We’ve watched them evolve into mainstream pop culture figures and land high profile celebrity status. Now, it feels like influencers have become the ‘it’ channel in marketing circles.

When Unilever CEO Fernando Fernandez announced in 2025 that more than half of the company’s marketing spend would shift to influencers, many interpreted it as another signal that brands were shifting budgets away from traditional media. Still, it seemed a bold move when the tangible business impact of influencer campaigns was not yet understood.

However, when investigating further it’s clear that this is not what was going on. Fernandez himself acknowledged the importance of TV. The move towards influencers was instead a shift from polished, high production ads towards authentic messaging and content that builds trust. Unilever was essentially re-positioning influencer marketing as influencer-led creative production, not using them as an awareness-focused media channel.

One year on, is Unilever’s influencer strategy working?

Unilever has indeed dramatically increased its spend on paid social. This signals that influencers aren’t a media channel in themselves. Long gone are the days when you could solely rely on someone’s organic content to drive significant reach. Unilever’s shift towards creator-led marketing tells us that the biggest opportunity is not replacing traditional media with influencers but using them as a more trusted and scalable source of content. Financially, early business results have been positive, but it’s too soon to conclusively attribute its growth to influencer activity alone.

One standout success was Unilever’s skincare brand, Vaseline. Using social listening tools, it realised that there were already streams of content on TikTok documenting its widespread use in ‘life hacks’. Launching its ‘Vaseline Verified’ campaign, the brand contributed to a conversation that had already begun on social media, rather than trying to dominate or control it. Using 450 influencers, Vaseline gave its own seal of approval to the various life hacks it was associated with, from blocking hay fever pollen to softening leather.

What can smaller brands learn from Unilever’s approach to influencer marketing?

  1. Find your niche

Work out what it is about your product that your most loyal customers love and align your influencer selection and content to this. Vaseline’s success came from identifying the conversations that were already happening on social platforms and working with creators to amplify them, instead of attempting to control the narrative. Not every brand will have Vaseline’s scale, but every brand has a core audience that values something specific about their product. Identify that insight and build your influencer strategy around it.

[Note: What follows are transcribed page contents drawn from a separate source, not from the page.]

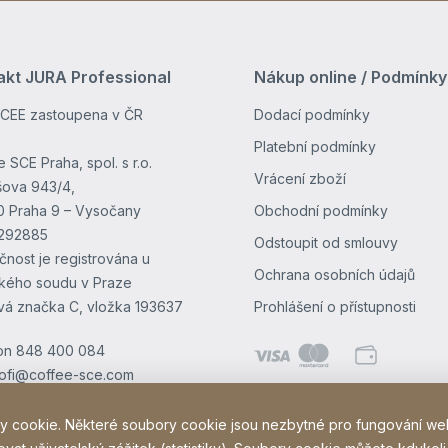
akt JURA Professional
Nákup online / Podmínky
CEE zastoupena v ČR
Dodací podmínky
Platební podmínky
 SCE Praha, spol. s r.o.
Vrácení zboží
ova 943/4,
0 Praha 9 – Vysočany
Obchodní podmínky
4292885
Odstoupit od smlouvy
čnost je registrována u
Ochrana osobních údajů
kého soudu v Praze
vá značka C, vložka 193637
Prohlášení o přístupnosti
on
848 400 084
rofi@coffee-sce.com
 cookie. Některé soubory cookie jsou nezbytné pro fungování we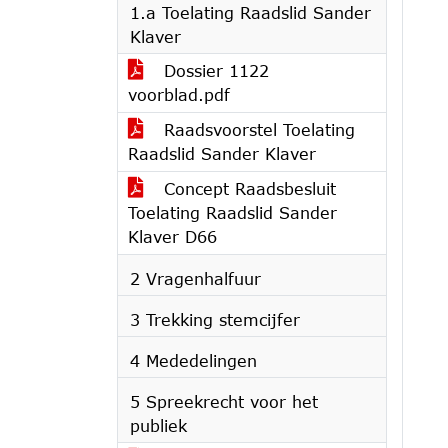
1.a Toelating Raadslid Sander
Klaver
Dossier 1122
voorblad.pdf
Raadsvoorstel Toelating
Raadslid Sander Klaver
Concept Raadsbesluit
Toelating Raadslid Sander
Klaver D66
2 Vragenhalfuur
3 Trekking stemcijfer
4 Mededelingen
5 Spreekrecht voor het
publiek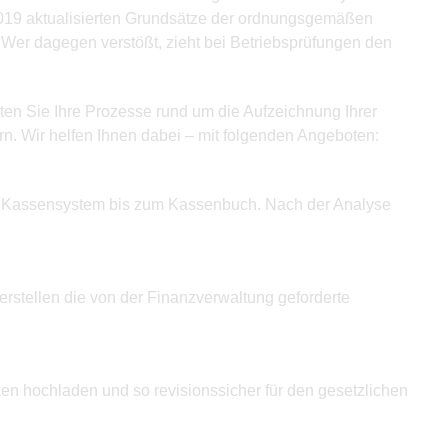
2019 aktualisierten Grundsätze der ordnungsgemäßen
er dagegen verstößt, zieht bei Betriebsprüfungen den
ten Sie Ihre Prozesse rund um die Aufzeichnung Ihrer
n. Wir helfen Ihnen dabei – mit folgenden Angeboten:
en Kassensystem bis zum Kassenbuch. Nach der Analyse
stellen die von der Finanzverwaltung geforderte
n hochladen und so revisionssicher für den gesetzlichen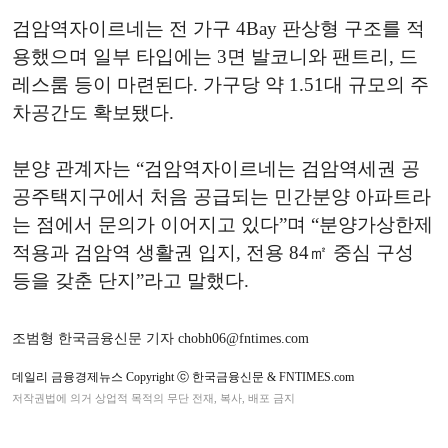
검암역자이르네는 전 가구 4Bay 판상형 구조를 적
용했으며 일부 타입에는 3면 발코니와 팬트리, 드
레스룸 등이 마련된다. 가구당 약 1.51대 규모의 주
차공간도 확보됐다.
분양 관계자는 “검암역자이르네는 검암역세권 공
공주택지구에서 처음 공급되는 민간분양 아파트라
는 점에서 문의가 이어지고 있다”며 “분양가상한제
적용과 검암역 생활권 입지, 전용 84㎡ 중심 구성
등을 갖춘 단지”라고 말했다.
조범형 한국금융신문 기자 chobh06@fntimes.com
데일리 금융경제뉴스 Copyright ⓒ 한국금융신문 & FNTIMES.com
저작권법에 의거 상업적 목적의 무단 전재, 복사, 배포 금지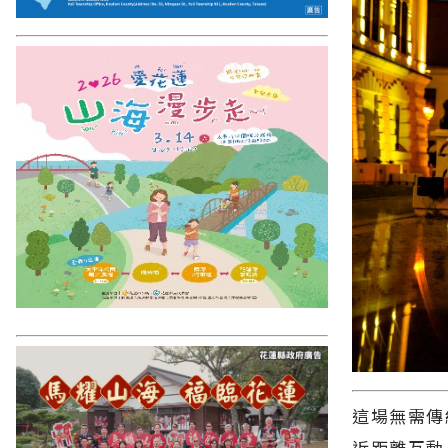
這場無需傳
近距離互動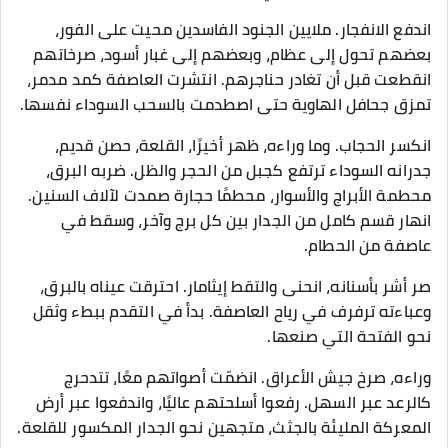
اندفع الانفجار. ملايين الجنود الفاسدين محيت على الفور،
بعضهم تحول إلى عظام، وبعضهم إلى غبار أسود، صرخاتهم
انقطعت قبل أن تغادر حناجرهم. انتشرت العاصفة كمد مدمر،
تمزق جحافل الهاوية حتى اصطدمت بالسحب السوداء نفسها.
انكسر الحجاب. وما وراءه، ظهر أخيرًا، القلعة، حصن قديم،
جدرانه السوداء ترتفع كجبل من الحجر والظل. ضربه البرق،
محطمة الأبراج والأسوار، محطمًا حجارة صمدت لآلاف السنين.
انهار قسم كامل من الجدار بين كل برج وآخر، وسقط في
عاصفة من الحطام.
صر أشر بأسنانه، انحنى والتقط إيثامار. احترقت عيناه بالبرق،
وعباءته ترفرف في رياح العاصفة. بدأ في التقدم ببطء وثقل
نحو الفتحة التي صنعها.
وراءه، صرخ جيش الأعراق. انضمّت أصواتهم معًا، تتدحرج
كالرعد عبر السهل. رفعوا أسلحتهم عاليًا، واندفعوا عبر أرض
المعركة المليئة بالجثث، متجهين نحو الجدار المكسور للقلعة.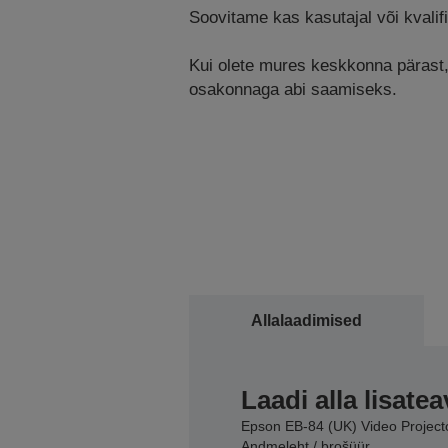
Soovitame kas kasutajal või kvalifi
Kui olete mures keskkonna pärast, k
osakonnaga abi saamiseks.
Allalaadimised
Laadi alla lisatea
Epson EB-84 (UK) Video Project
Andmeleht / brošüür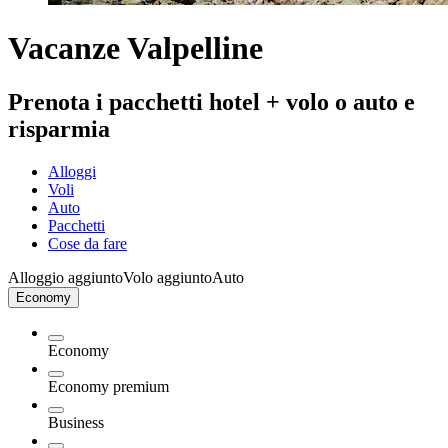
Vacanze Valpelline
Prenota i pacchetti hotel + volo o auto e
risparmia
Alloggi
Voli
Auto
Pacchetti
Cose da fare
Alloggio aggiunto
Volo aggiunto
Auto
Economy
Economy
Economy premium
Business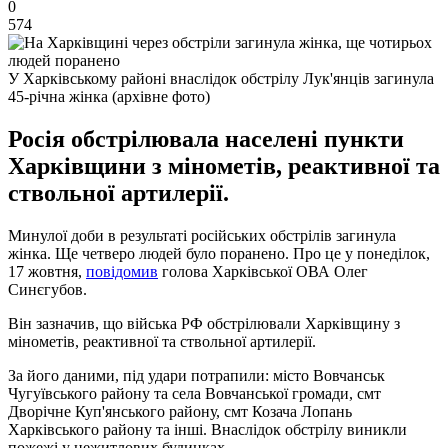
0
574
У Харківському районі внаслідок обстрілу Лук'янців загинула
45-річна жінка (архівне фото)
Росія обстрілювала населені пункти
Харківщини з мінометів, реактивної та
ствольної артилерії.
Минулої доби в результаті російських обстрілів загинула
жінка. Ще четверо людей було поранено. Про це у понеділок,
17 жовтня,
повідомив
голова Харківської ОВА Олег
Синєгубов.
Він зазначив, що війська РФ обстрілювали Харківщину з
мінометів, реактивної та ствольної артилерії.
За його даними, під удари потрапили: місто Вовчанськ
Чугуївського району та села Вовчанської громади, смт
Дворічне Куп'янського району, смт Козача Лопань
Харківського району та інші. Внаслідок обстрілу виникли
пожежі у нежитлових будинках.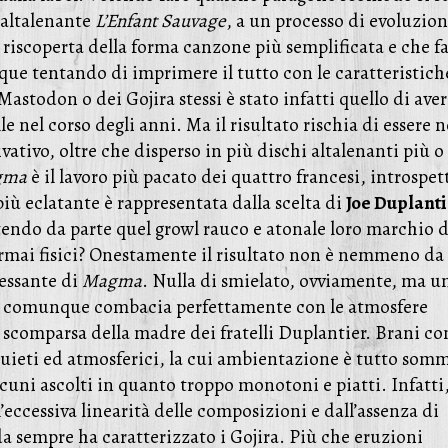
 altalenante
L’Enfant Sauvage
, a un processo di evoluzion
 riscoperta della forma canzone più semplificata e che f
ue tentando di imprimere il tutto con le caratteristich
Mastodon o dei Gojira stessi è stato infatti quello di aver
e nel corso degli anni. Ma il risultato rischia di essere 
ivativo, oltre che disperso in più dischi altalenanti più o
gma
è il lavoro più pacato dei quattro francesi, introspet
più eclatante è rappresentata dalla scelta di
Joe Duplanti
tendo da parte quel growl rauco e atonale loro marchio d
ormai fisici? Onestamente il risultato non è nemmeno da
ressante di
Magma
. Nulla di smielato, ovviamente, ma u
he comunque combacia perfettamente con le atmosfere
a scomparsa della madre dei fratelli Duplantier. Brani c
quieti ed atmosferici, la cui ambientazione è tutto som
cuni ascolti in quanto troppo monotoni e piatti. Infatti,
’eccessiva linearità delle composizioni e dall’assenza di
 da sempre ha caratterizzato i Gojira. Più che eruzioni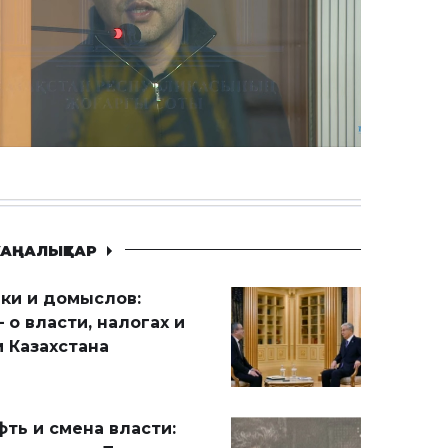
АҢАЛЫҚТАР
ики и домыслов:
 о власти, налогах и
 Казахстана
ть и смена власти:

  1. See influencers as trust builders not awareness drivers

Historically, a post by Kylie Jenner to her 400 million followers would cost several million pounds in advertising spend. We now know that engagement is a better performance metric than follower count and that micro influencers, those with 10-100,000 followers, will drive this best and more cost effectively. They are uniquely positioned to build trust by providing independent validation and demonstrating the product in real-life situations. This reduces uncertainty (particularly in emerging categories and those that are over saturated with brand choice) and increases consumers’ confidence in purchasing. Trust is proven to play an increasingly important role in business growth. It’s not just a vanity marketing metric. It is increasingly linked to customer loyalty and purchase intent, making influencer marketing valuable as it drives both credibility and reach.

  1. Use influencers to build an always-on campaign, not a big one-off brand burst

Produce a constant flow of authentic, relevant content that can be used across all touch points, from media spend to CRM. An ongoing relationship with relevant influencers will feel more authentic than a one-off burst shoe-horned in amongst other #sponcon.

  1. Be clear on measurement

This is no longer about mass reach, engagement and sentiment are important too. Whilst video views and reach are important, ensure there’s also good CTR, comments and content completion rates. Monitor the sentiment generated around the campaign. Are the comments positive or negative? Not only will this tell you how useful each influencer is as part of your wider network, but it will also give you feedback as to whether the messaging used was right.

Influencers won’t replace mass-reach media, but they do play an important role in the marketing mix

Influencers can play an important role as part of a wider marketing strategy, but they are not a replacement for mass-reach media. Broadcast channels remain the most effective and efficient way to build awareness and mental availability at scale. Equally, brands cannot completely control creator messaging; excessive control risks undermining the authenticity that makes influencer marketing effective in the first place.